As data-driven marketers, we can actually prove ROMI — the trick is having systems in place to actually do this. Proving ROMI doesn't just happen; the process put in place for tracking and showing ROMI needs to be well understood, agreed upon and diligently executed within leadership, marketing and sales.
At Mojo, we use a dashboard that we've named the "Results Runway" to track ROMI. Simply put, the Results Runway measures forecasted results to actual results from website visitations to customers over a 12-month period. Here's an image of everything that we're actually tracking on a monthly basis:
Are we measuring too much? Why not just track visits, leads and customers? The biggest reason is because if we were only reviewing and measuring those metrics, there would be really no way to get any meaningful information for identifying potential issues or areas of opportunities. Wouldn't you want to know what your close rate was on proposals to customers versus just seeing how many leads turned into customers? If the close rate was low, why is that? Is the proposal strong enough? Or is the definition of a Marketing Qualified Lead (MQL) strong enough?

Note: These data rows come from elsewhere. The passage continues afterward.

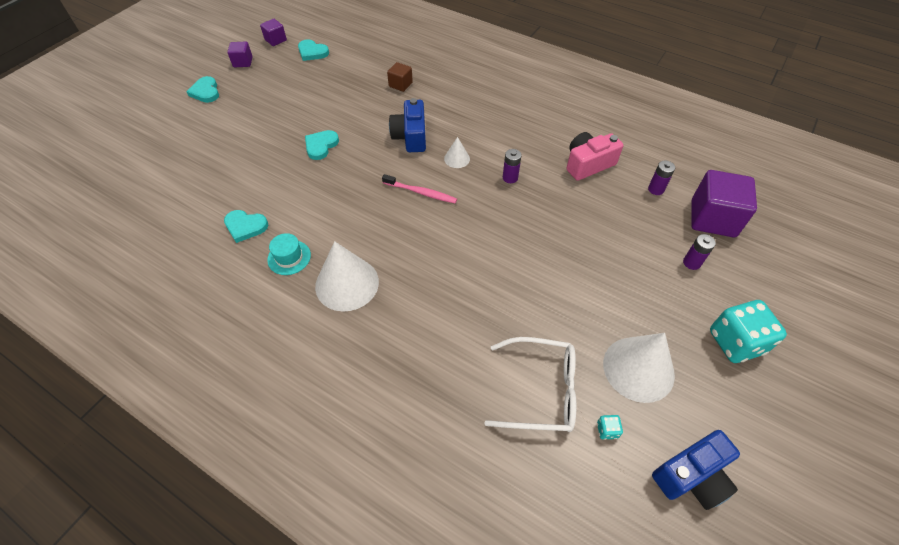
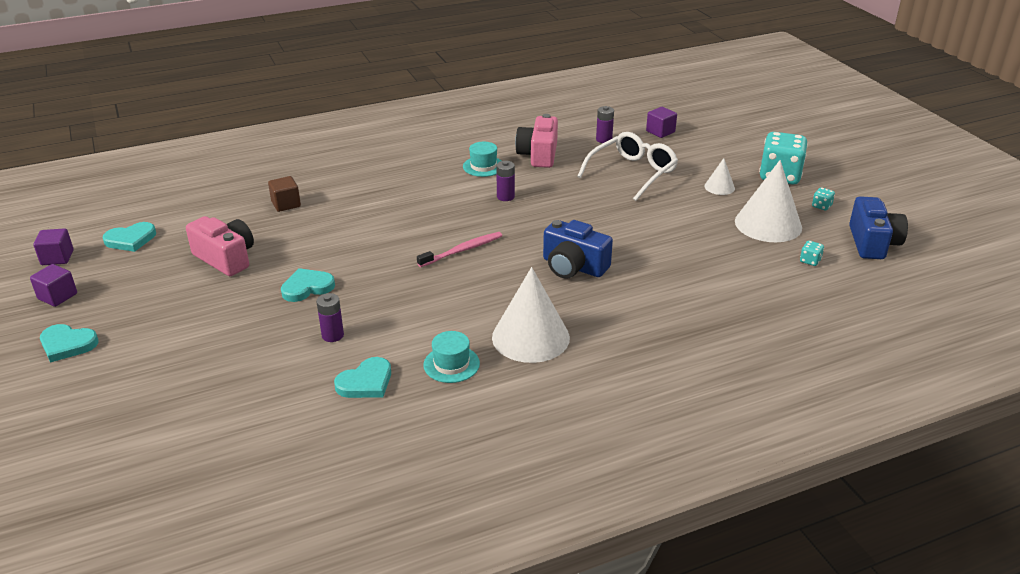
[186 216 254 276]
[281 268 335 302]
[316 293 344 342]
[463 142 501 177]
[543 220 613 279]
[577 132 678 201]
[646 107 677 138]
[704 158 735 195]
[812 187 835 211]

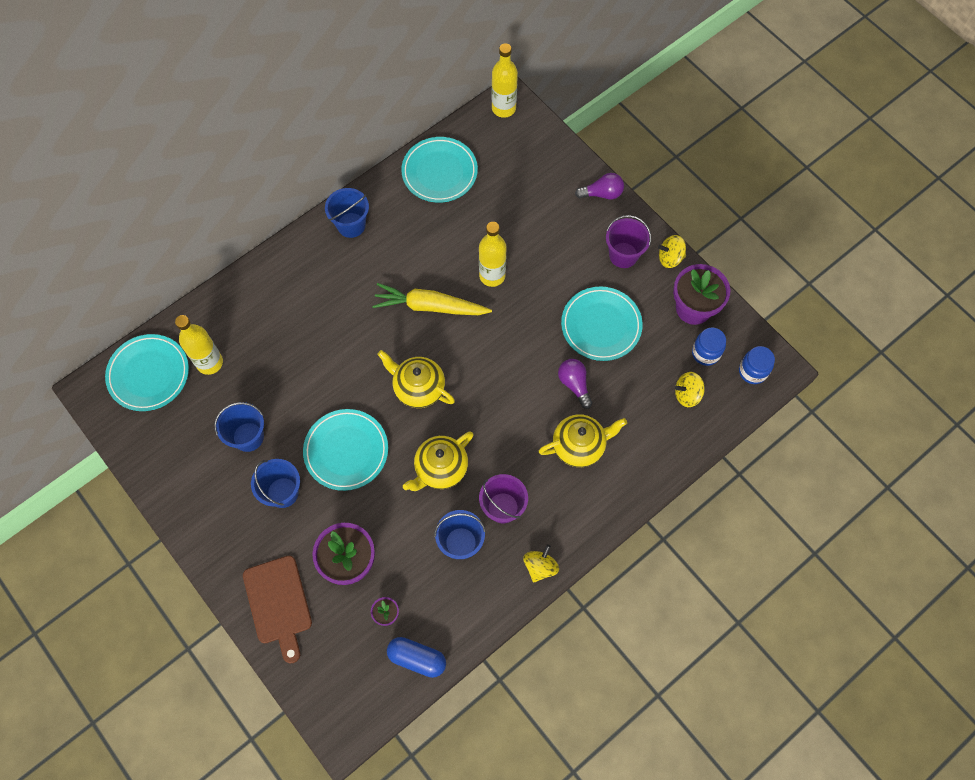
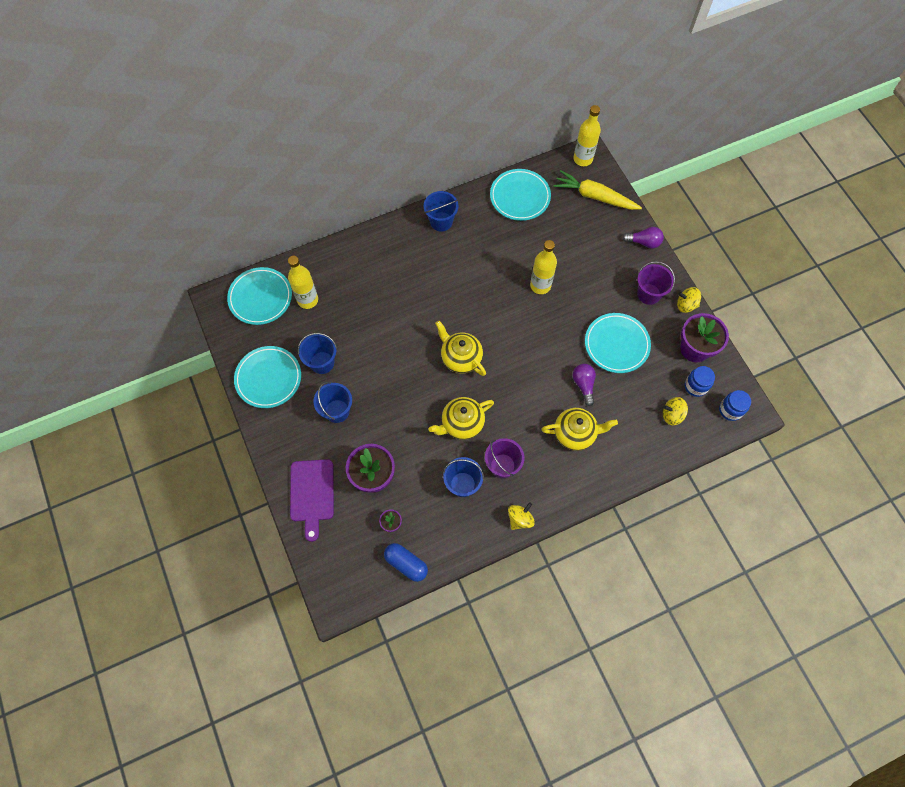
[234 346 301 408]
[290 459 334 542]
[553 170 642 210]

When a new client comes aboard to Mojo, we initially create the forecasted numbers based on best guesses. During the first year, we're documenting the actual numbers and initiating conversations surrounding how to strengthen those numbers. Going into the second year of our engagements, our forecasted numbers should then be much closer to reality. We should then better be able to put in stretch goals for both Marketing and Sales.
Here's a detailed look at everything we're measuring here and why:
What are we expecting in terms of a percent increase in driving website visitors through our brand building activities (blogging, SEO, social media, media outreach, email)? This really ranges based on multiple factors stemming from the current online presence of the client and how many resources are available to us right from the start. Starting with no contact lists, no social following and no created content to leverage will take longer to increase visitations versus a client with more "fuel in the tank."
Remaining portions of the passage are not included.